Farmers and agriculture industry professionals provide food and resources to Pennsylvania and beyond through their day-to-day work. A new crisis line program seeks to make sure that their mental health isn’t left behind in the shuffle.

The new AgriStress HelpLine for Pennsylvania, administered through the nonprofit AgriSafe Network, is a free 24-hour, 7-days-a-week hotline designed for farmers and farm families seeking mental health support.

Anyone who works in Pennsylvania agriculture and wants to talk to someone about mental health support can now call 833-897-AGRI (2474) for assistance.

State Sen.

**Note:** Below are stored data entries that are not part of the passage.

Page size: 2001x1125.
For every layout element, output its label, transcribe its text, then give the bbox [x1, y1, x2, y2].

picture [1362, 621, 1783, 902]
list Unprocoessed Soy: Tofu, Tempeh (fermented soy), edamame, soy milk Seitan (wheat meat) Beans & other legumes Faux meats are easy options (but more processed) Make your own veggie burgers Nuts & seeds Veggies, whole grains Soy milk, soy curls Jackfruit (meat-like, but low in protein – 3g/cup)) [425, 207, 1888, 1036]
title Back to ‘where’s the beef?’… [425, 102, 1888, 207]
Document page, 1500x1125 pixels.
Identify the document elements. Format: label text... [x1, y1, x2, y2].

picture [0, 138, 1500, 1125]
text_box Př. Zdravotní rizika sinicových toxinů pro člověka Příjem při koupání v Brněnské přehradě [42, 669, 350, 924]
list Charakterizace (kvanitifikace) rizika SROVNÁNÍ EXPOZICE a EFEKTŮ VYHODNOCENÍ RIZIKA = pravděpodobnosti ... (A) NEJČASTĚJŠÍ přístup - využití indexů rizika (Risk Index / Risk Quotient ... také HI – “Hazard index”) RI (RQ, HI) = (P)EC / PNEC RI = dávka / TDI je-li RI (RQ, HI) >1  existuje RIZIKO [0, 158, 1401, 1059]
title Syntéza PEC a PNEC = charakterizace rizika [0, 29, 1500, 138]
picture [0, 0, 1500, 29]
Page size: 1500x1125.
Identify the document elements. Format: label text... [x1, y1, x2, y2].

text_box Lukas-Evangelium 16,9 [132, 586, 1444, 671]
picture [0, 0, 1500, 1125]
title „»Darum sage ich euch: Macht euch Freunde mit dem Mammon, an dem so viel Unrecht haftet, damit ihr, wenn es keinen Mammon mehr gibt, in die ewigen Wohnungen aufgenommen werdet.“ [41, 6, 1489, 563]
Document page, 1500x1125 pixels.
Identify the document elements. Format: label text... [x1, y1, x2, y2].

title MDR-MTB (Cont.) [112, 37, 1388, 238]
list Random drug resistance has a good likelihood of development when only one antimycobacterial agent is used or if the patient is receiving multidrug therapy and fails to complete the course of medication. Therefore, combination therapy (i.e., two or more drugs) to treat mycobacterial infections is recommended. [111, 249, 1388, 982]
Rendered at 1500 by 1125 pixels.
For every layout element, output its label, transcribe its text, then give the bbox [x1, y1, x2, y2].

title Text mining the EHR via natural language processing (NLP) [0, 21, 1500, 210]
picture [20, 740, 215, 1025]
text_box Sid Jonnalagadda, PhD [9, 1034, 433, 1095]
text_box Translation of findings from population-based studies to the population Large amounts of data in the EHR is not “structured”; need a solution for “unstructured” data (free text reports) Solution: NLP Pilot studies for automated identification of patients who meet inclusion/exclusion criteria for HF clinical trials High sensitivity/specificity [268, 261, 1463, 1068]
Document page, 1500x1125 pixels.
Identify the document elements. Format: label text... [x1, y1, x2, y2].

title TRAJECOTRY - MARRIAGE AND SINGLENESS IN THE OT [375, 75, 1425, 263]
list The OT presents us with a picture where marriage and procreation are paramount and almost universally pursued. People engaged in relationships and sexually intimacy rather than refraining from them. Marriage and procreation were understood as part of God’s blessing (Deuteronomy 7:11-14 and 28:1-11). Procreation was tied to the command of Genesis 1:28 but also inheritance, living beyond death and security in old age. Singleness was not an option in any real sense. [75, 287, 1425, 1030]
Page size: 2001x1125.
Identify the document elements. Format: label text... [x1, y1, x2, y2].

Elder Vogel Jr., R-47th ,and Pennsylvania Agricultural Secretary Russell Redding discussed the new program during a virtual news conference Friday afternoon.

“These mental health services are available and accessible to anyone across the commonwealth who needs them,” Redding said. “It emphasizes that you are not alone, and that it is OK to ask for help.”

The helpline is funded through a $500,000 grant from the U.S. Department of Agriculture National Institute of Food and Agriculture Farm and Ranch Stress Assistance Network.

The grant dollars also support mental health resources available through the Center for Dairy Excellence, marketing to increase mental health awareness and reduce stigma, and regional collaboration with the National Young Farmers Coalition.

Providing access to help

Natalie Roy, executive director of AgriSafe, explained that the crisis hotline is designed specifically to help farmers and members of the agriculture industry.

“The staff understand agriculture — they’re not going to tell a dairy farmer to take a two-week vacation,” she said.

The hotline can handle assisting someone who is in a crisis situation without transferring them to a different line, she said.

“We designed it specifically that if a person is a suicidal risk, they are going to be serviced with that call,” she said. “You’re getting the same credentialed professional, so that we don’t have to have the farmer hang up the phone and call another number. They can meet them where they are at. That person is going to assess what their needs are while on that line.”

Stresses on farmers

According to the American Farm Bureau Federation, financial challenges, farm or business problems and the fear of losing the farm are top contributors to farmers’ mental health challenges. Cost, embarrassment and stigma often prevent farmers from seeking help or treatment for a mental health condition.

Vogel cited stress points outside of an individual’s control, including weather, market fluctuations, animal health and the ongoing pandemic, as affecting farmers on a daily basis.

“As a fourth-generation farmer and chair of the Senate Agriculture and Rural Affairs Committee, the significance of this issue is very clear to me,” Vogel said. “We have heard far too many stories of missed cries for help.”

Vogel and Redding previously held several roundtable discussions about mental health and agriculture in 2020.

“We must continue to seek ways to remove barriers to treatment, and provide a secure setting for such treatment to be provided to farmers,” Vogel said.

Redding said the helpline would directly challenge the stigma around seeking help for mental health.

"There can be a stigma around seeking help for mental health issues and we need to make farmers aware of all of the tools available to them," Rick Ebert, Pennsylvania Farm Bureau president, said in a statement. "This helpline will provide another resource for farmers to reach out to trained professionals and get the assistance they need."